Community Garden BMP
Urban agriculture is gaining popularity across Texas, largely in the form of community gardens. These gardens provide several benefits to urban areas, such as producing fresh fruits and vegetables, beautification, and building community through gardening activities. For all their positive benefits, if community gardens are not managed correctly, they may have a negative impact on water quality through the use of excessive fertilizers, herbicides, pesticides, and excessive irrigation and tilling practices. This project aims to inform and mitigate these potential environmental impacts through best management practices (BMPs) such as raingardens to improve water quality and reduce erosion from stormwater runoff.
What is a Rain Garden?
A rain garden is a vegetated depression designed to capture and infiltrate stormwater runoff.
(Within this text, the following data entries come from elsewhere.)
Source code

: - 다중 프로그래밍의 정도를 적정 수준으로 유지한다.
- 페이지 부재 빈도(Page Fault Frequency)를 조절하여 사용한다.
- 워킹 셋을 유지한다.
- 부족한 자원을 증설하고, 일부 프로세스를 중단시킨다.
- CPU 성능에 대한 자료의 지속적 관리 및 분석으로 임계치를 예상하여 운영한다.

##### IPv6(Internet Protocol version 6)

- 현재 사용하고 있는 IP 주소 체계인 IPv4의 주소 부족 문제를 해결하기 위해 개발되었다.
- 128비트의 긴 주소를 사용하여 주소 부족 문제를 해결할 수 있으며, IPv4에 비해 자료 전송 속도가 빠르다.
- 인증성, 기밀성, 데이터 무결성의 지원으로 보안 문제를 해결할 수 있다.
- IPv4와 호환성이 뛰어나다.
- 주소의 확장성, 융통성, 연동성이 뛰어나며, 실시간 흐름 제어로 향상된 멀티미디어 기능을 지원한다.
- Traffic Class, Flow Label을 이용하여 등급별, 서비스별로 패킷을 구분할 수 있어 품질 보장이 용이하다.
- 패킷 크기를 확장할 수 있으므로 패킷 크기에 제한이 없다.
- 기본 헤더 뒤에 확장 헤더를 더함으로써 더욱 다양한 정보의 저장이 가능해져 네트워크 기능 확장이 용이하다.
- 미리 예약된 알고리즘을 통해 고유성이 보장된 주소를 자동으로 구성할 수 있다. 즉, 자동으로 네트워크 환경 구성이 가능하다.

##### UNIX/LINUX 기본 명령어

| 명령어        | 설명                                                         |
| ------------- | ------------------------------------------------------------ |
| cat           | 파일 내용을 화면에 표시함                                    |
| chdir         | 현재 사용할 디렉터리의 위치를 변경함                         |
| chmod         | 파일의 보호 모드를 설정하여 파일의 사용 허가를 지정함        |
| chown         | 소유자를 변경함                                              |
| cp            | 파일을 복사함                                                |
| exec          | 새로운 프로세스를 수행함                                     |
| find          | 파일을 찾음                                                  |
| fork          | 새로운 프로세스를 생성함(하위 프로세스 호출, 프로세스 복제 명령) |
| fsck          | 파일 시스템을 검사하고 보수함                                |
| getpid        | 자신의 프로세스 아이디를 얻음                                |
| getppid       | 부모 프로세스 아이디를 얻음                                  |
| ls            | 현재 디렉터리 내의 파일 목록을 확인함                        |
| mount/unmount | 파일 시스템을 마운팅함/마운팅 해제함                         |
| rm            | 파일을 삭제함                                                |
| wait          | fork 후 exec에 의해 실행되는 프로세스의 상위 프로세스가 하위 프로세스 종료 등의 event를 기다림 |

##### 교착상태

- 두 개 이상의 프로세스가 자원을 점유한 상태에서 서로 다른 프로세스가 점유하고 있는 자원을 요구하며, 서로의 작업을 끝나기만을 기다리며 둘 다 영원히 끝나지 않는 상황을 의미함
Rain garden plants aid in the filtering of pollutants, making them an excellent best management practice strategy, all while adding beauty, habitat, and seasonal interest to landscape.
Project Purpose:
This project will evaluate water quality from three community gardens and the effectiveness of a raingarden as a best management practice for improving water quality. The data will be used to inform other community gardens on BMP’s for improving water quality.